As regular readers know, we were bullish on the emerging markets of Asia well before the consensus joined us in this view. However, we are not ready to sell as the consensus can grow more optimistic. Historically, it has taken about 4 or 5 years of capital inflows into emerging markets to create an investment bubble. Thus far, we are only one year into a capital inflow into the area, and we believe we have another 3 or 4 more years to go before the investment will become so popular that it is time to move on to other pastures.
A Review of Our Market Calls
Reviewing our long-term calls on gold, grains and oil, and our shorter-term calls on various investments.
Recently, we have had several good market calls which have created gains, and we have had two calls which are unprofitable thus far:
1) We have been bullish on gold since we first mentioned that we owned it on June 25, 2002; slightly over 8 years and 3 months ago. At the time of that newsletter, gold was selling at $325/oz, and it is currently at $1,345/oz. Over this period, we have repeatedly advised investors to hold a core position in gold and buy on the dips. We have also said that traders should buy the dips and sell the rallies.
2) We have discussed oil on these letters for many years. We got bullish on oil in these letters on February 11, 2009. At that time we stated that “At some time in the next few months, energy prices should move upward because, although demand is falling, supply is falling fast as well. Global oil production is falling 2-4 % a year in our opinion.” Since that date oil has moved from $35.94/barrel to the current price of $82.66/ barrel.
3) A month ago, on September 14, 2010, we discussed our bullish view on the following nine emerging markets: Singapore, Malaysia, India, China, Indonesia, Thailand, Colombia, Chile, Peru, and their currencies.
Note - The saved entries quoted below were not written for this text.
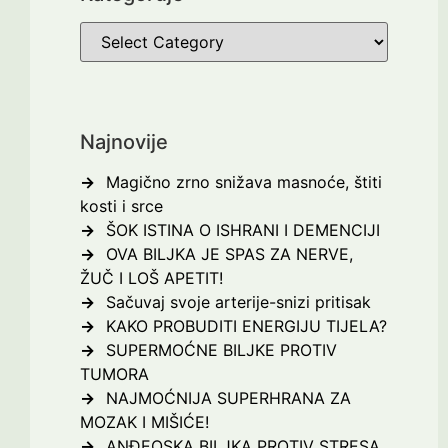
Najnovije
Magično zrno snižava masnoće, štiti
kosti i srce
ŠOK ISTINA O ISHRANI I DEMENCIJI
OVA BILJKA JE SPAS ZA NERVE,
ŽUČ I LOŠ APETIT!
Sačuvaj svoje arterije-snizi pritisak
KAKO PROBUDITI ENERGIJU TIJELA?
SUPERMOĆNE BILJKE PROTIV
TUMORA
NAJMOĆNIJA SUPERHRANA ZA
MOZAK I MIŠIĆE!
ANĐEOSKA BILJKA PROTIV STRESA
In the month since we reiterated this bullish view, these markets have appreciated in U.S. dollar terms by the approximately following amounts:
4) We have been less bullish recently on Brazil, but are monitoring their elections.
5) On September 9, 2010, we discussed the reasons why the U.S. stock market could rally. Since that day, the U.S. S&P 500 is up about 6%.
6) We have been bullish on food-related investments since December 31, 2008 when we wrote: “Grains Have Bottomed in Price. Grains- The worlds growing population needs to eat, and grain stockpiles are low. Expected global grain production will be moderate this year, and grain stockpiles will be even lower in a few months. Grains are also priced in U. S. dollars and will benefit as the dollar falls in buying power.”
Since our advice, corn has rallied 36%, wheat has rallied 16%, and soybeans have rallied 20% (since December 31, 2008: corn has risen from $4.07/bushel to $5.55/bushel, wheat has risen from $6.10/bushel to $7.10/bushel, and soybeans have risen from $9.80/bushel to $11.78/bushel).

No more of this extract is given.